The video “Build Hour: Agent RFT” explores Agent Reinforcement Fine-Tuning, a technique that enhances autonomous agents by fine-tuning model weights with custom reward signals to improve tool usage, reasoning, and task efficiency, demonstrated through financial benchmarks and real-world applications like Cognition’s AI engineer Devon. It also highlights diverse success stories across industries and offers practical guidance on implementing Agent RFT for well-defined tasks with quality data and reward functions.

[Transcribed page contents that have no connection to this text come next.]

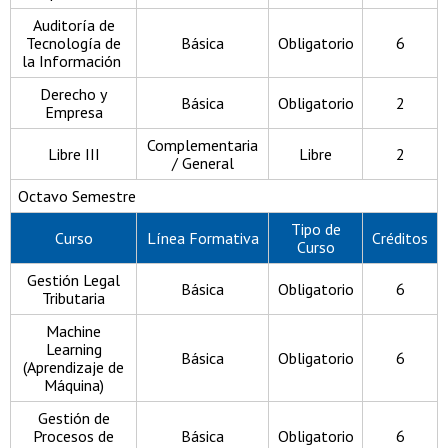
Auditoría de
Tecnología de
Básica
Obligatorio
6
la Información
Derecho y
Básica
Obligatorio
2
Empresa
Complementaria
Libre III
Libre
2
/ General
Octavo Semestre
Tipo de
Curso
Línea Formativa
Créditos
Curso
Gestión Legal
Básica
Obligatorio
6
Tributaria
Machine
Learning
Básica
Obligatorio
6
(Aprendizaje de
Máquina)
Gestión de
Procesos de
Básica
Obligatorio
6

The video titled “Build Hour: Agent RFT” features Christine from the startup marketing team alongside Will from engineering and Theo, a solutions architect, discussing the advanced topic of Agent Reinforcement Fine-Tuning (Agent RFT). They begin by explaining the concept of agents—models that interact autonomously with external tools to complete tasks without constant human intervention. Examples include coding agents accessing terminals or customer service agents interfacing with billing systems. The team highlights how agents integrate tool outputs back into their reasoning process, enabling iterative problem-solving.
They then delve into the evolution of OpenAI’s agent products, such as CodeX and Deep Research, which utilize various tools to enhance task completion. While prompt engineering remains a foundational method to optimize agent performance, the speakers emphasize that fine-tuning, particularly Agent RFT, offers a more powerful approach. Agent RFT adjusts model weights based on custom reward signals, allowing the agent to explore different tool usage strategies during training. This method improves reasoning, tool efficiency, and overall task performance, often resulting in reduced latency and sample-efficient learning.
A detailed demonstration follows, showcasing Agent RFT applied to a challenging financial question-answering benchmark. The task requires the agent to locate relevant financial reports among thousands of documents using limited tool calls. The team explains the setup of tools like semantic search and document retrieval, as well as the use of a model-based grader to provide nuanced reward signals that account for partial correctness. They present training results showing significant improvements in accuracy, reduced tool calls, and lower latency, illustrating how the agent learns to use tools more effectively and efficiently.
The video also features a customer spotlight with Sam Pretty from Cognition, who shares real-world applications of Agent RFT in their autonomous AI engineer, Devon. By fine-tuning GPT-5 models with Agent RFT, Cognition improved Devon’s planning speed and accuracy in navigating codebases, reducing the number of back-and-forth interactions needed to begin editing. Sam discusses the infrastructure challenges of running isolated environments for tool calls and graders, as well as the importance of robust monitoring to handle failures during training. This case exemplifies how Agent RFT can enhance specialized agents in production settings.
Finally, the hosts share additional success stories from diverse domains including healthcare, slide creation, GPU kernel development, and financial reasoning. They highlight how Agent RFT has enabled significant performance gains, reduced latency, and improved model behavior across these varied applications. The session concludes with practical advice on when to use Agent RFT, emphasizing the need for well-defined tasks, quality datasets, and carefully designed reward functions. They encourage viewers to explore the platform, engage with the team, and look forward to upcoming build hours focused on agent memory patterns.